Should you understand exactly how this change works in practice? Consider these numbers:

  1. 90% of the SPEs and retailers now pass without a single modification
  2. 40% of companies are routine external legal duties
  3. CFO, not legitimate, increasingly and more contracts of contract

MIT management review recently emphasized how this transition is already visible in Fortune 500 companies, with legal departments shifting to “business opportunities” than contract reviewers. If Giants are doing this action, the middle market is sure to follow.

The winners in this new landscape will be companies that prohibit the treatment of contracts like the 1990s and begin using them as strategic business assets.
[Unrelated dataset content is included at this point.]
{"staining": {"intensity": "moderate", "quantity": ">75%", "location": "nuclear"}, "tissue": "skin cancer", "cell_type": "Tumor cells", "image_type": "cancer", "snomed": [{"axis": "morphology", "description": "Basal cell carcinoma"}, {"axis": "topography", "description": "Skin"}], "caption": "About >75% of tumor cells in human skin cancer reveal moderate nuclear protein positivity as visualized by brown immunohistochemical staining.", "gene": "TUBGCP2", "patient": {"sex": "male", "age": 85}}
For legal professionals, the message is clear: evolving or becoming irrelevant to most of the daily work of contracts. The highest value will not be in reviewing standard agreements – will be in strategic guidelines and complex negotiations.

Less is more

I learned this lesson the difficult way.

Five years ago, I was the person who was looking for “only 10 other lines of code” when building our platform. Now I see what we pay for that approach. Technical debt is true, and is the same as the contracts.

The future belongs to simplicity. When it comes to contracts, less is more.

That is why in Concord, we are building software for managing the life cycle of the contract that places an agreement where they belong: in the heart of your operations, not buried in the Legal Box.

The question is not whether this transformation will occur. It’S’S if you will be in front of the curve or playing catching.

For the author: Matt lhoumeau is co -founder and CEO I ConcordA contract management platform used by over 1,500 SMB companies and in the middle market worldwide. Before transferring to the US, Matt worked with iconic leaders such as former French President Nicholas Sarkozy and founded his first company at the age of 17.

(This is a sponsored article of thought leadership by Concord for artificial advocate.)